**TASK OBJECTIVE**: Only the lines below from the one containing "2. Проверить, если" to the one containing "4. Заменить в" should be repeated, both included and unchanged.

------ DATA TO USE

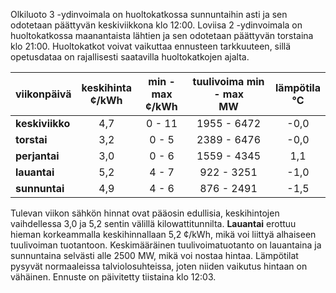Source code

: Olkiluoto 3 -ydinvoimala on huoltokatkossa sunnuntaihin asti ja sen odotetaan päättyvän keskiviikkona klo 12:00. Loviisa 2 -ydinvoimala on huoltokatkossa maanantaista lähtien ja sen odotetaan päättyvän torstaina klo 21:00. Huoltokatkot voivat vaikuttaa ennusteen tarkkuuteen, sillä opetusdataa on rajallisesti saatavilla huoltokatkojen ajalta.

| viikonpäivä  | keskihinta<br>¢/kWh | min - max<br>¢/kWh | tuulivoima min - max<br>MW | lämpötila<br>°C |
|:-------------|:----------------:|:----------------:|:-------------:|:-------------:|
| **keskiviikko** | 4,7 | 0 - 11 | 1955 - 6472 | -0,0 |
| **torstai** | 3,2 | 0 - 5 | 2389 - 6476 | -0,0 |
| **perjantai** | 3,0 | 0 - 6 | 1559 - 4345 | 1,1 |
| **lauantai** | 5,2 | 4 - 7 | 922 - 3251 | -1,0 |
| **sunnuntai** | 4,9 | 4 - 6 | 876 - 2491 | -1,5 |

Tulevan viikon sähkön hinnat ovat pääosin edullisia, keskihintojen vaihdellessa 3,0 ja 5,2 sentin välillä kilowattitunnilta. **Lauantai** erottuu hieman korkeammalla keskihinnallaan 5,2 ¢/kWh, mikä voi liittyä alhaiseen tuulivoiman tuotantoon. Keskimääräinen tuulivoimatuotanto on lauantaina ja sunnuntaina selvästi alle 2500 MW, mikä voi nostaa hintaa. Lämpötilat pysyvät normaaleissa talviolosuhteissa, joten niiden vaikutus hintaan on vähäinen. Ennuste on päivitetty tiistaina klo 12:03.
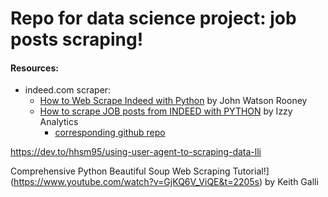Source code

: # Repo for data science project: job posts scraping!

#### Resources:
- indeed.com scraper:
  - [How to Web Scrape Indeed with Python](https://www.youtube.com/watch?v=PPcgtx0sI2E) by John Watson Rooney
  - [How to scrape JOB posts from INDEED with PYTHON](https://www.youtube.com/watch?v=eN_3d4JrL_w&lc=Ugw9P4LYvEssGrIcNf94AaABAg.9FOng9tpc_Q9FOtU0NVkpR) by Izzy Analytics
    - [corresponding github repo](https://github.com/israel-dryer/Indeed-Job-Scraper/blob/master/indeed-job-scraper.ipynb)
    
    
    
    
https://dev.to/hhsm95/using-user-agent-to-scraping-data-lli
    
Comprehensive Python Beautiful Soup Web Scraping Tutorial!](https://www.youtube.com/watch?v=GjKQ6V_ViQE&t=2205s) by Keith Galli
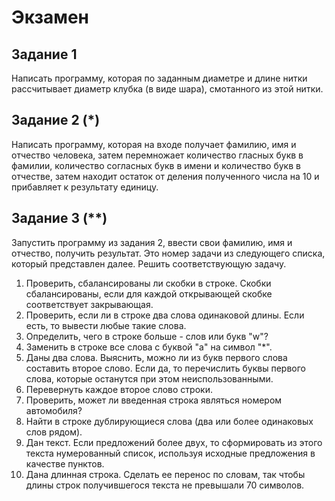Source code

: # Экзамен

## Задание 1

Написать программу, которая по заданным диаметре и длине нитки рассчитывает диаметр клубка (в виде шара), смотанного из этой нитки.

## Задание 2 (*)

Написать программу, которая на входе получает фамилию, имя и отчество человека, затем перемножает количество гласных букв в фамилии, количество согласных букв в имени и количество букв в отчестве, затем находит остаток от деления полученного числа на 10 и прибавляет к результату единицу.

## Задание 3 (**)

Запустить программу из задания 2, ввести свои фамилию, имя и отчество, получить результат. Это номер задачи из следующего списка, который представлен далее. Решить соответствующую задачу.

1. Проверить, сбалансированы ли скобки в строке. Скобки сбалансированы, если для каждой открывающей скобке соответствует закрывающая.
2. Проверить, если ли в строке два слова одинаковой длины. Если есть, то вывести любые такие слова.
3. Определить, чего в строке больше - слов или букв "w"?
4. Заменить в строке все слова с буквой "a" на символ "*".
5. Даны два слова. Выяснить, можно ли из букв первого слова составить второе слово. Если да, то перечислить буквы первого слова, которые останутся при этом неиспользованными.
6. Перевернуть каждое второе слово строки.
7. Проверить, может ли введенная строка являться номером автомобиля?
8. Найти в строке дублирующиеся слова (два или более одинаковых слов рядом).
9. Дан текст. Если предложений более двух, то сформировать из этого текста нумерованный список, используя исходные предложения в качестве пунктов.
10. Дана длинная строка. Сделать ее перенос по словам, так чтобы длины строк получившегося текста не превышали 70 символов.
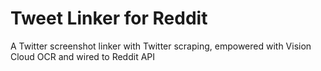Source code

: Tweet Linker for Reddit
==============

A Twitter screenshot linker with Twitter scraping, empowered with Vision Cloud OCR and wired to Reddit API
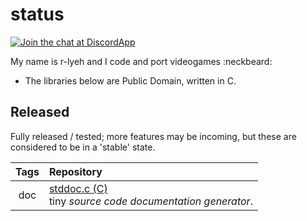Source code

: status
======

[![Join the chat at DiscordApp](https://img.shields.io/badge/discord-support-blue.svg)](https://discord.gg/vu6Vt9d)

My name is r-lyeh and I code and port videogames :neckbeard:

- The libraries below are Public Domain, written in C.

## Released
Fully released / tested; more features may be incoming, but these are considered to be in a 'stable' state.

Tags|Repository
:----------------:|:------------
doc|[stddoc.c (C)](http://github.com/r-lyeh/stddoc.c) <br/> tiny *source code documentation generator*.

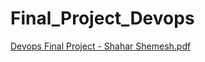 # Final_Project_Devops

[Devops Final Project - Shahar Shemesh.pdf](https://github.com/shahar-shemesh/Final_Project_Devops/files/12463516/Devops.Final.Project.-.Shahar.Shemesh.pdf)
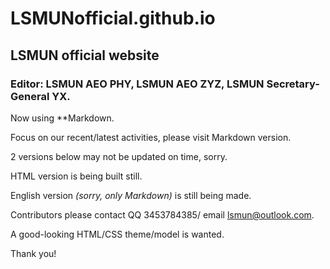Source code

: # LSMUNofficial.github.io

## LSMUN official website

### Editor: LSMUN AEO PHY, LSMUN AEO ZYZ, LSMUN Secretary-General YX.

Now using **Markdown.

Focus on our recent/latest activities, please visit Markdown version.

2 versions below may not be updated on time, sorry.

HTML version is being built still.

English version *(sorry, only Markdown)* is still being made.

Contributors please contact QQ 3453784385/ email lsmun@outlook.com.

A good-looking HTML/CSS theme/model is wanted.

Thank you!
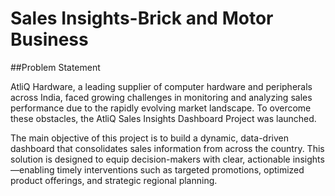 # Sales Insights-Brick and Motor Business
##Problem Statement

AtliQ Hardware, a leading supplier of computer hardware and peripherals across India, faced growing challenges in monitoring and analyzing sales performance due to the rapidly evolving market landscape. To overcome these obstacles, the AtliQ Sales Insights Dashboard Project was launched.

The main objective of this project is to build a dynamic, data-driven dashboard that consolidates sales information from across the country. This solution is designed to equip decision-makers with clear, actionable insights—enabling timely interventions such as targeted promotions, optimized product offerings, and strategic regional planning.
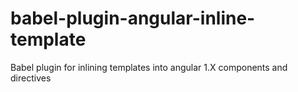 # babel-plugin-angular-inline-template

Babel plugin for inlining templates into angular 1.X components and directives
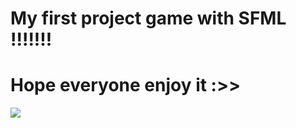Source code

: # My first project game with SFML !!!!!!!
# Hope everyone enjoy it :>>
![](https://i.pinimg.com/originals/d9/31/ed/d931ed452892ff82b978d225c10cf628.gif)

------------
------ DATA TO USE

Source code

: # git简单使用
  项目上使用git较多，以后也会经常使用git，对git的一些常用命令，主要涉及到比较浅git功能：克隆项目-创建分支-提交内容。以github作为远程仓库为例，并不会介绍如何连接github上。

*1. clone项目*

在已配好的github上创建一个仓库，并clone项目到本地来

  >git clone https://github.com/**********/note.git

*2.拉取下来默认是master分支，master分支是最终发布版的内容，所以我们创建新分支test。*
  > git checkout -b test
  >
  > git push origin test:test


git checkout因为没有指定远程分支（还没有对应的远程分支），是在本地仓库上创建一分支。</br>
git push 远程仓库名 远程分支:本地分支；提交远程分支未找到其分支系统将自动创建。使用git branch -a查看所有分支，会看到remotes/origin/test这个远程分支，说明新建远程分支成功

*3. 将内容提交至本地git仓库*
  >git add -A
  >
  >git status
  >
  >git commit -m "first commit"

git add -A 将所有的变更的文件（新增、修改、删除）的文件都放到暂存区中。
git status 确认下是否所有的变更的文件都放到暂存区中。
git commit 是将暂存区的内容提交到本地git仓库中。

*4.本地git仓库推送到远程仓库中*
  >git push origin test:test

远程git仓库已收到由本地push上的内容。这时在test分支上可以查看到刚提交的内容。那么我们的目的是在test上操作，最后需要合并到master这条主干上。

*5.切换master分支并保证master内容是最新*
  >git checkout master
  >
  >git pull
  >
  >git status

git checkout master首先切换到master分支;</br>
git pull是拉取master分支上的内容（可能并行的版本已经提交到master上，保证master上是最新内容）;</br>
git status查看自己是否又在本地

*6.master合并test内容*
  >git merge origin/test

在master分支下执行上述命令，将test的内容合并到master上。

------------
------ DATA TO USE

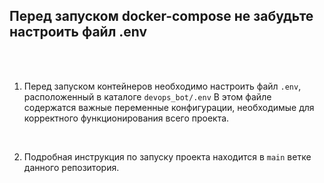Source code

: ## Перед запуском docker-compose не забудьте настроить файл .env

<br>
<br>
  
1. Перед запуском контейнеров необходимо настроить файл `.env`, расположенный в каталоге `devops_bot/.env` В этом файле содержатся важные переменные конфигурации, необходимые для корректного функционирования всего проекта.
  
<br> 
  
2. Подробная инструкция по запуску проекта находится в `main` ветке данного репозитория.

------------

**ANSWER FOR THE TASK**:
2. Проверить, если ли в строке два слова одинаковой длины. Если есть, то вывести любые такие слова.
3. Определить, чего в строке больше - слов или букв "w"?
4. Заменить в строке все слова с буквой "a" на символ "*".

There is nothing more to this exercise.